In 2012, a delegation of Cherokee women traveled to Massachusetts to present Warren’s genealogy to her and to discuss with her not only the senator’s (very white) family tree but the culturally-specific ways in which Cherokee people’s national identity is traditionally and legally understood.
Their hopes were dashed when a Warren spokesperson speaking to The Boston Herald labeled them an “out-of-state group … being promoted and supported by a right-wing extremist.” The Senate race between Warren and Brown, the incumbent, was close. And Brown, despite running as a moderate Republican, had no scruples about making use of former Trump advisor Steve Bannon’s right-wing website Breitbart’s inflammatory coverage of the visit. Brown staffers insultingly performed tomahawk chops to mock Warren.
In the more than six years since Warren has never responded to the women’s inquiries to speak with her.
“If you had told me this would still be going on six years later,” Twila Barnes, the genealogist who did Warren’s family tree and was a part of the delegation says, “I would never have believed you.”

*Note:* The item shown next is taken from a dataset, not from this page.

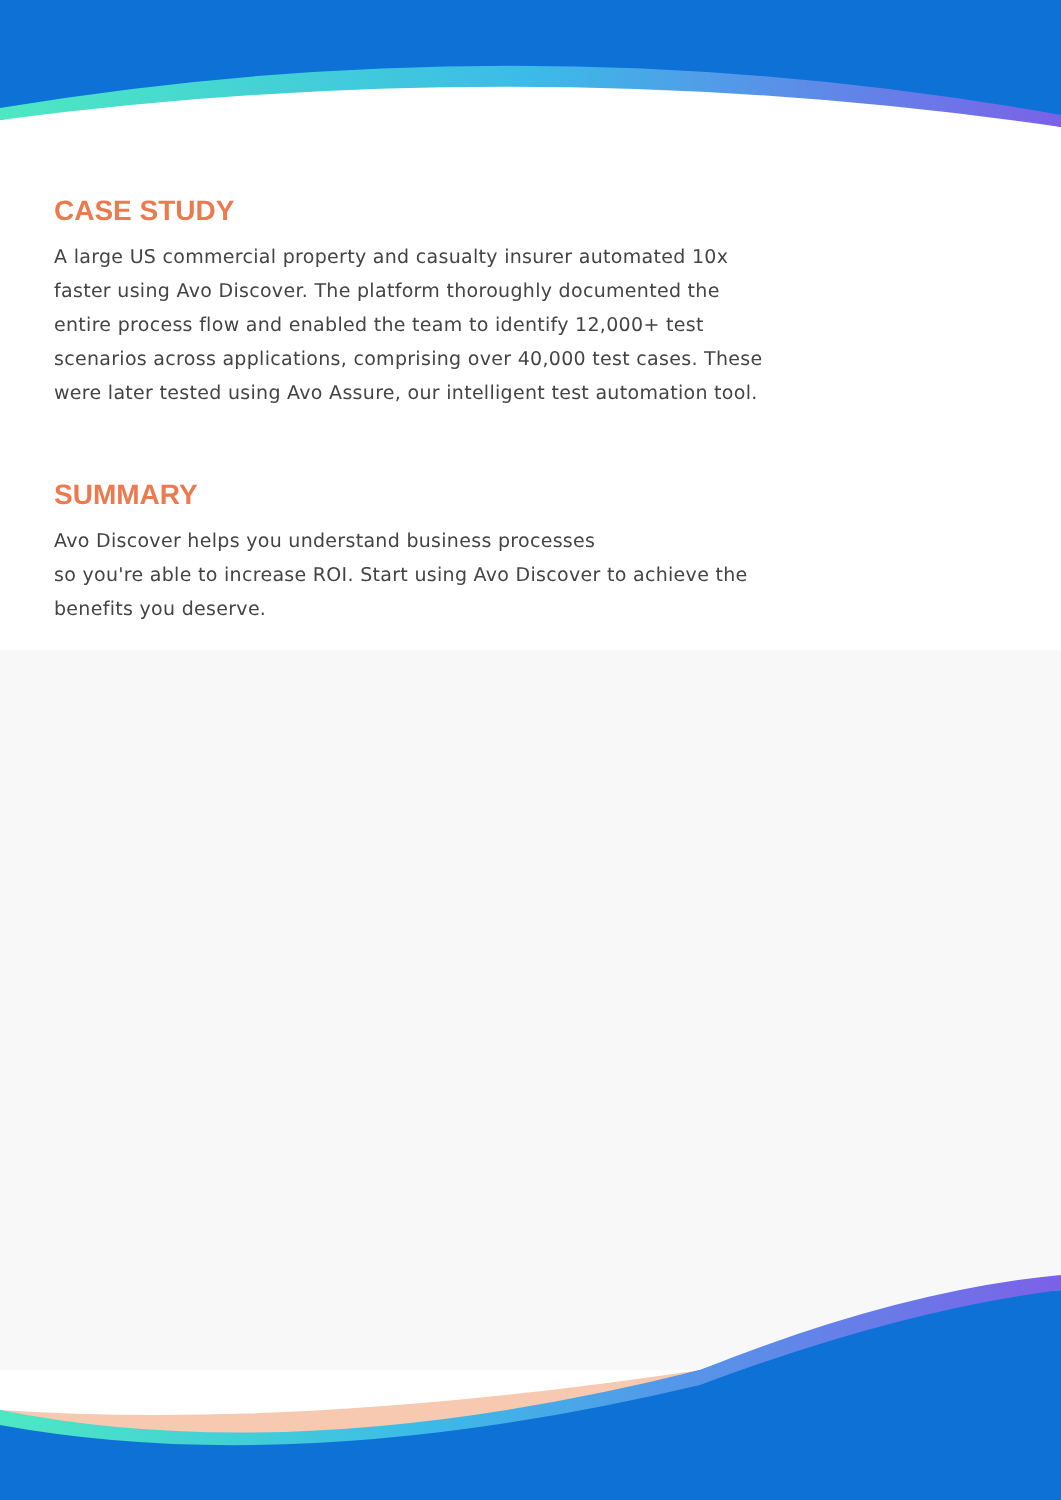CASE STUDY
A large US commercial property and casualty insurer automated 10x faster using Avo Discover. The platform thoroughly documented the entire process flow and enabled the team to identify 12,000+ test scenarios across applications, comprising over 40,000 test cases. These were later tested using Avo Assure, our intelligent test automation tool.
SUMMARY
Avo Discover helps you understand business processes
so you're able to increase ROI. Start using Avo Discover to achieve the benefits you deserve.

Warren made memes and headlines by refusing to stop speaking out against the confirmation of Senator Jeff Sessions as U.S. Attorney General and drew a rebuke from Senate Majority Leader Mitch McConnell who complained, “Nonetheless she persisted.” This persistence represents the best of the strengths of what she has to offer America, but when utilized blindly in a fight against a political opponent that leaves Native nations vulnerable it is her greatest weakness. She persisted too long in this. The most we can hope now is for an Obama-inspired speech that drives the discussion above the slings and arrows of Trumpian sneering to a message of unity, admission of mistakes of a past that preferences some American families over others and their stories and how we can become more than that. The American family story can become one of all American families, black, immigrant, refugee and even those of dual tribal and US citizenship. Recognizing Native nations’ sovereignty is the only route open to Americans and American leaders to ever come to terms morally with an immoral past and to make a better present.
“We are at a unique time in history where the national conversation around tribal issues can be leveraged as a tool for tearing one another down, or as a tool for learning more about the First Americans,” says Cherokee Nation official Clinton, “We hope public discourse moves in the direction of the latter.”